Fund Commentary - February 2020
Chinese equities were flat in February but held up better than other parts of Asia. The slowdown in the percentage rise of new virus cases along with comprehensive policy action helped stabilize sentiment within Chinese markets, especially A-shares. Chinese authorities acted decisively, limiting internal travel and controlling the borders while working with world health organizations to control the outbreak. In addition, policy actions meant to assist small and medium-size enterprises were implemented, including an increase in loan quotas, a lowering of borrowing rates, a delay in loan repayments and VAT tax relief. Nevertheless, a temporary downturn in economic activity is inevitable—driven by the cancellation of travel plans by incoming and outbound tourists along with severely diminished consumer activity.

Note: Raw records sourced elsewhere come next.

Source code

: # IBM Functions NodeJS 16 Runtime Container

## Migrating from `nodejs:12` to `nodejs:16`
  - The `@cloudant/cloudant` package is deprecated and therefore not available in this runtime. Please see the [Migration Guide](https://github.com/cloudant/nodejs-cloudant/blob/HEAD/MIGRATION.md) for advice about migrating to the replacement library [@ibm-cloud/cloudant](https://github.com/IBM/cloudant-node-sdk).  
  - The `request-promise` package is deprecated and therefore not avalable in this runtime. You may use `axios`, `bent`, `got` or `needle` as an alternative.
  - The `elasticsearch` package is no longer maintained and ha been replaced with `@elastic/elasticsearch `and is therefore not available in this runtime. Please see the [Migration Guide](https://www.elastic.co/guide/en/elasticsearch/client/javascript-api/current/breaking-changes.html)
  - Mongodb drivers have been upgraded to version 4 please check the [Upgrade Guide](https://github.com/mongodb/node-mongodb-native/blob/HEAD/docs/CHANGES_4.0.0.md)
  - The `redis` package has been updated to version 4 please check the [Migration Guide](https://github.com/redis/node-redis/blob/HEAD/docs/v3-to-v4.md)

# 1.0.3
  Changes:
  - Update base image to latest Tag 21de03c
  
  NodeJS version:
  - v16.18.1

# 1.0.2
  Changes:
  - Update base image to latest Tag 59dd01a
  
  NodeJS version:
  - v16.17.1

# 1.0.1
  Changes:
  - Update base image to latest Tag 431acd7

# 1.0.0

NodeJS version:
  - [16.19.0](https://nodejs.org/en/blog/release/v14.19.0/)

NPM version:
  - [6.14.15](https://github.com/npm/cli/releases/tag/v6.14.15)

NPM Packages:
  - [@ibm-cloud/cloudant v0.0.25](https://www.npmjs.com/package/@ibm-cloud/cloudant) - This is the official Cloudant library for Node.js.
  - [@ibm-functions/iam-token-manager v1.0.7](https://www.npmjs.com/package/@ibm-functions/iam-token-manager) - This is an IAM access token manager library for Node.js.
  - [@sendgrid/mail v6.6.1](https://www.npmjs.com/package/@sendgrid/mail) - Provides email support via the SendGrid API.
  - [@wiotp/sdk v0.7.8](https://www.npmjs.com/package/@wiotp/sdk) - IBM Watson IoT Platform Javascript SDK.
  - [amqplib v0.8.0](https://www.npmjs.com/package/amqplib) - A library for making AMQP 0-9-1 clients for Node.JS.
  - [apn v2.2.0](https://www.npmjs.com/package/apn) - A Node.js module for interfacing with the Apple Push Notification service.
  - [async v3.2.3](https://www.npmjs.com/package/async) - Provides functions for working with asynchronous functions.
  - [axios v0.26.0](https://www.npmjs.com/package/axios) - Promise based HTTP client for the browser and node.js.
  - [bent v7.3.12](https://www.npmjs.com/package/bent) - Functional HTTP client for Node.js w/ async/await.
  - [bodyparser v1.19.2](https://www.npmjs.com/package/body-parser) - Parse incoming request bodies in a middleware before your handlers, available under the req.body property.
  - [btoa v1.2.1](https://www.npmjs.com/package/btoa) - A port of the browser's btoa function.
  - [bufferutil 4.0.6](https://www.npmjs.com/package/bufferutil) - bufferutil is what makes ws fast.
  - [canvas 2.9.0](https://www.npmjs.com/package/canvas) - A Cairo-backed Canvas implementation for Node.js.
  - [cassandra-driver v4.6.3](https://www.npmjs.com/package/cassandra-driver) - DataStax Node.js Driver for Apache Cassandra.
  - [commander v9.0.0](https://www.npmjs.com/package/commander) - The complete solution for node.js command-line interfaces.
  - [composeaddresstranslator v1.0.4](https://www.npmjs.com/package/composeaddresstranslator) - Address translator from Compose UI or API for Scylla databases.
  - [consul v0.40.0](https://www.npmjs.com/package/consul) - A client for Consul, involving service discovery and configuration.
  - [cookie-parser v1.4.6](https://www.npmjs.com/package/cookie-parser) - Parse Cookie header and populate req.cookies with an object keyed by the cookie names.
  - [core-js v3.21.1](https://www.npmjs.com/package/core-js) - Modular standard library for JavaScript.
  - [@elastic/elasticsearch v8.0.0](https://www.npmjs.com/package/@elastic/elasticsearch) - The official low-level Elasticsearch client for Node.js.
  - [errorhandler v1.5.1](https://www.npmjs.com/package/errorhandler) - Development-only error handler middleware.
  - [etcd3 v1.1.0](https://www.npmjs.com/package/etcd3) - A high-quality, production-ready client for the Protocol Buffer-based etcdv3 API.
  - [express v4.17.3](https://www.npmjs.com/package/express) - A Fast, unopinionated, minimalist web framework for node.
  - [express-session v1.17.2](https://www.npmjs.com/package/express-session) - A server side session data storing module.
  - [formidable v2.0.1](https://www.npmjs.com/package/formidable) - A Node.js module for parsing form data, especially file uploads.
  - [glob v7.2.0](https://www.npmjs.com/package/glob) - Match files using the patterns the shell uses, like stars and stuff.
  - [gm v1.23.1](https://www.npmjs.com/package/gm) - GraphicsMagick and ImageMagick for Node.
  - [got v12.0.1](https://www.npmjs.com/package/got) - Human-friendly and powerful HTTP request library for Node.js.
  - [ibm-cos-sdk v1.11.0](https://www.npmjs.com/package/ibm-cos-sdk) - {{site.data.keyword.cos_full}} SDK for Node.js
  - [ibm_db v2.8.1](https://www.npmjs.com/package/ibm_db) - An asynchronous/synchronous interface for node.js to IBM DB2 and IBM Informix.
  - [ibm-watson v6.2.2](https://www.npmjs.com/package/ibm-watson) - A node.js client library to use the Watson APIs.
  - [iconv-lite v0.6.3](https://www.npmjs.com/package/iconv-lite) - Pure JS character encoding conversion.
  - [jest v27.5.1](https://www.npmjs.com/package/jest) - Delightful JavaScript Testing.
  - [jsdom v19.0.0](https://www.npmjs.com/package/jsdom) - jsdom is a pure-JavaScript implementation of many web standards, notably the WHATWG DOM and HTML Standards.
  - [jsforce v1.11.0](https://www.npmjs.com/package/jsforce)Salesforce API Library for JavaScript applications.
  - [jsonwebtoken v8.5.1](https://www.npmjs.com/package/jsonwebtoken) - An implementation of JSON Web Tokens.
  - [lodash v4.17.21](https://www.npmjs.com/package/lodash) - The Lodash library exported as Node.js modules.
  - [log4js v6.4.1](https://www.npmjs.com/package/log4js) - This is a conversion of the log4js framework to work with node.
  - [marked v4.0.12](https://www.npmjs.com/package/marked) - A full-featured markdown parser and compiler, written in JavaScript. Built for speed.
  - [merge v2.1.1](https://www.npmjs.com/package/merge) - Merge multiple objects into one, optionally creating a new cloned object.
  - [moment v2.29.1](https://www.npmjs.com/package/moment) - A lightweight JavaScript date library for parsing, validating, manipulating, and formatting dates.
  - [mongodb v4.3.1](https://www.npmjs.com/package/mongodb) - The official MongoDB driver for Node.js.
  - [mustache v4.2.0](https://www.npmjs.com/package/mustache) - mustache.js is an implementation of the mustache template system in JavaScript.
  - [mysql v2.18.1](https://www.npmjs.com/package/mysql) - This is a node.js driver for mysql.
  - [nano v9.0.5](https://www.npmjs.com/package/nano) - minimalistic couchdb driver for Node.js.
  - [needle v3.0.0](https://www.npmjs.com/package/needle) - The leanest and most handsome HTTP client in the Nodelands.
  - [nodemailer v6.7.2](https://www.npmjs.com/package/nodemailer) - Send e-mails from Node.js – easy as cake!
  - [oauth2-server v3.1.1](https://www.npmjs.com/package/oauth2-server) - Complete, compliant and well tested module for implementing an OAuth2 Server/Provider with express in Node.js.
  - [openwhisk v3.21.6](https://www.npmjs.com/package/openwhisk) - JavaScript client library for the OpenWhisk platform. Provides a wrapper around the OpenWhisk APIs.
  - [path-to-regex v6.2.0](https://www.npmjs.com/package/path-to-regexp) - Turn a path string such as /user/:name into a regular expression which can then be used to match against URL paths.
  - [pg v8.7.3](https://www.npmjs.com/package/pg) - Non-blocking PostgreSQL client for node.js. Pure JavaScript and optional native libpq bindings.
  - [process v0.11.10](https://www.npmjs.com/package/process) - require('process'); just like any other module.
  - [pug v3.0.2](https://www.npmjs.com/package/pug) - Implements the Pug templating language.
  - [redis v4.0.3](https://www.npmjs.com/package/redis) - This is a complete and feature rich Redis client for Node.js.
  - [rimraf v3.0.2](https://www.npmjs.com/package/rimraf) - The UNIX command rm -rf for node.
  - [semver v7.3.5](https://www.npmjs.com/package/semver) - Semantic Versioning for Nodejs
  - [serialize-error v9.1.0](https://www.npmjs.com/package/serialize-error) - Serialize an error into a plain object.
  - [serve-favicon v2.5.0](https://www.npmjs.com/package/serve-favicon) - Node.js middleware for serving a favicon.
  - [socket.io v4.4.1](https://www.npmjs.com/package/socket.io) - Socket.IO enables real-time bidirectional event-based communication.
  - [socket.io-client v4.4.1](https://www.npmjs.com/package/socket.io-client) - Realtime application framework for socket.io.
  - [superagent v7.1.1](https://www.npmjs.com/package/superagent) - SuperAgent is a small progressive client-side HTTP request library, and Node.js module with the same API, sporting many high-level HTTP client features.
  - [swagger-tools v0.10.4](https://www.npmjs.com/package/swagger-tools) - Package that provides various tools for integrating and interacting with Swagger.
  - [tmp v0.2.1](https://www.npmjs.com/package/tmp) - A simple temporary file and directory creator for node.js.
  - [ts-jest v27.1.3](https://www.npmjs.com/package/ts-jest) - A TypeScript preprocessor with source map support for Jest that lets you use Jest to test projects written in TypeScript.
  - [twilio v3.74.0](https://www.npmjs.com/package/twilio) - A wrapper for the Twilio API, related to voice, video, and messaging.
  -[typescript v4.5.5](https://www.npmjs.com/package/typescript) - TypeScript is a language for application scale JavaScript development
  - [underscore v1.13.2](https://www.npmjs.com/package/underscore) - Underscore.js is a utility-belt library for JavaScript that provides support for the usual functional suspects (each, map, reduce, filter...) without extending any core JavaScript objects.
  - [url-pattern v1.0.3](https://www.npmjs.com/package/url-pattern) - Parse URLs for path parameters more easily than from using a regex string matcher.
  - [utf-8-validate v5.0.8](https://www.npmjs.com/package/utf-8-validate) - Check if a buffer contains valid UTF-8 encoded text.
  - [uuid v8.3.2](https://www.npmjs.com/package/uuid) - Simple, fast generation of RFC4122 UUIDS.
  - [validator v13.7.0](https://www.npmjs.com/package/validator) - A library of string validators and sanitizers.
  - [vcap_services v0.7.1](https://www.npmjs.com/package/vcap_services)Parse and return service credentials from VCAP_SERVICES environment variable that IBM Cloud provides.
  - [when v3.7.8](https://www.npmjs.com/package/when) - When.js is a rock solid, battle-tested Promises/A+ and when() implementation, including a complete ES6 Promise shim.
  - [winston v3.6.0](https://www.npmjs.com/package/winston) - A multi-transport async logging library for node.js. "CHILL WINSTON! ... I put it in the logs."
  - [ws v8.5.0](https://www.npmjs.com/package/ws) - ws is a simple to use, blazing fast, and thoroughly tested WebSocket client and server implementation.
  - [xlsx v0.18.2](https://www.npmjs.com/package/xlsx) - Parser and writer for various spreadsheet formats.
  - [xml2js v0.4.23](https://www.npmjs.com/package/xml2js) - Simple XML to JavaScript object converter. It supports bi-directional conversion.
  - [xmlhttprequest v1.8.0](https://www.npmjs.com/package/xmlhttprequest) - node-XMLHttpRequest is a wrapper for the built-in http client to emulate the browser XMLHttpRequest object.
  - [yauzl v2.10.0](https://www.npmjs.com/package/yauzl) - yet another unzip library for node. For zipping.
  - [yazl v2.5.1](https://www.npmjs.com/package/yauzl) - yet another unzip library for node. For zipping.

PERFORMANCE, CONTRIBUTORS AND DETRACTORS:
For the month ending February 29, 2020, the Fund returned 5.72%, outpacing its benchmark, the MSCI China All Shares Index, which returned 0.09%. From a sector perspective, the Fund’s holdings in financials and real estate contributed to relative performance. In contrast, the Fund’s holdings in the industrials sector were neutral to relative performance.
A contributor among individual stocks was NAURA, a leading domestic manufacturer of semiconductor equipment that sells to a diverse range of clients, including foundries and LED manufacturers. The company benefited from the trend toward its clients looking for more-local supply chain providers. With a relatively small market share, the company appeared to have an opportunity to ramp up quickly and an ability to scale up.
A slight detractor among individual stocks was Momo, a platform for live-streaming entertainment. The Fund’s small-cap, U.S.-listed ADR exposure saw a negative impact in February. We continue to like Momo’s long-term prospects. In addition to its live-streaming platform, the company is diversifying into subscription-based services, such as a dating app and a dating website.
Manufacturing and production disruption was substantial and analysts now expect a contraction in economic activity in the first quarter with potential negative effects lingering through much of the second quarter. Most analysts predicted an economic hit to the region, but many agreed that the effects are likely to be temporary. The Chinese policy response to a potential slowdown in economic activity was swift and broad-based although not heavy-handed. Investors speculated that the U.S. will follow with a cut in the federal funds rate and that a synchronized accommodative response including Europe and Japan is possible.
We expect business activity in China to slowly resume in the second quarter and for an economic recovery to continue through the second half of calendar-year 2020. While there was a negative short-term impact on corporate earnings, we remain positive in our outlook for Chinese earnings over the long term. In the meantime, earnings for domestically listed Chinese stocks were resilient leading into the rest of the year. The coronavirus may be an event that delays the realization of future earnings but as China returns to normal, we believe it will be on stronger footing to withstand any negative impact felt from global sources.